Rachel Mok

A local Hong Konger, Rachel fell in love with Tat Ming Pair and Britpop in secondary school and since then developed a deep interest in pop culture. After graduating from Baptist University’s school of journalism, she started writing for various English and Chinese publications in Hong Kong. Rachel is now working as managing editor of online music platform Bitetone and events director of Cuetone. She loves travel, spicy chips and orange colour; and she hates waiting for the bus.

Why should we listen to Hong Kong indie music?

09 2015 | Issue 9


Why should people listen to indie music from Hong Kong? This is something I and my Bitetone partner Edwin Lo have been thinking about a lot recently. Yes, if we must talk about music, recording and production quality, if we have to pay the same price, why not buy a CD from an internationally-known band rather than a local indie band? It’s definitely not a question of economics. But humans are not rational animals. If football fans only supported the strongest team, then every week they need only watch Bayern Munich and Barcelona. How boring that would be. Local football teams exist to fulfill people’s emotional needs, it’s a sort of bonding. Similarly, when we listen to local music, we are “listening” to the beliefs and ideas behind it. Indie musicians to a large extent represent a kind of way of life; listening to them is like being part of that ideology. They appreciate the way that young musicians who live in this city choose to express themselves, even if the music they make isn’t necessarily of the best quality. But it’s a way of recording a certain time and a place.

There are definitely more and more bands appearing on the scene in recent years, as well as indie shows, labels and apps, big and small. But are more people listening to indie music? Yes. Is it enough? It will never be enough. My observation is that the biggest problem with the Hong Kong indie scene right now is that many bands do not have a long-term vision. They may be happy after throwing a release party for their first album, the records piling up in their band rooms with no further plan for marketing and sales. Their fame all but dead. This is very disappointing both to their fans and promoters who like their music. After all that time and energy promoting that band to other people, it all comes to a grinding halt. Is that a waste of effort?

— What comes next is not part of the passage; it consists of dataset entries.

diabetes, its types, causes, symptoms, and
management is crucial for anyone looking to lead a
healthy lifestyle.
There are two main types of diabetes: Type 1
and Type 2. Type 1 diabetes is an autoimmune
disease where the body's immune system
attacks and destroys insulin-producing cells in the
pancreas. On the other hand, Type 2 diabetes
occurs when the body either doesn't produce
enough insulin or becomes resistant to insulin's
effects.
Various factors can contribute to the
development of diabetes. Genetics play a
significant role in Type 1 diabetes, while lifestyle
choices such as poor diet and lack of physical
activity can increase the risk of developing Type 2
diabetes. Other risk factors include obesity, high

I used to think that every band was worthy of my support. But now I think this isn’t possible. I can offer them my utmost support in spirit, but in terms of money, time and effort, both fans and promoters need to be selective in what music to listen to and what to promote to others. Music quality is obviously important; as Anthony Wong says, if it moves your heart or moves your feet, then that’s music worth listening to. I’m more old-fashioned—I am partial to musicians who are energetic, ambitious and brave enough to try new things.

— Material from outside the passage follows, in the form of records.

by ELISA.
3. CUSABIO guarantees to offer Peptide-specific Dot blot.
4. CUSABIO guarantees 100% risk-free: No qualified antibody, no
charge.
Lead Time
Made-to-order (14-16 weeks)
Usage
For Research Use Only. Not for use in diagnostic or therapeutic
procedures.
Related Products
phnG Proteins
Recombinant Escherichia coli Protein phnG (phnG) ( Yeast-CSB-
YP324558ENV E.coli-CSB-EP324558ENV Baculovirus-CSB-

Kevin Kaho Tsui, who studied in the United Kingdom and recently moved back to Hong Kong to pursue his music career, is someone I admire a lot. The indie pop musician puts a lot of personal effort into music production, sleeve design, music video shooting, promotion and so on, with very pleasing results, a real sign of his attention to detail and diligence. He is also willing to listen to other people’s suggestions. From his EP Party, Love & Dreams to his album Dear Florence, one can hear how much he has matured musically. His new record Harajuku is inspired by the experiences in Japan and is a collaboration with Soni, guitarist of local math folk band GDJYB, and infuses some edge, Japanese-inspired guitar sounds into his own brand of sunny indie pop. From Lan Kwai Fong to Tai Po to Harajuku, I hope Kevin will one day be able to perform in his favourite place, Manchester!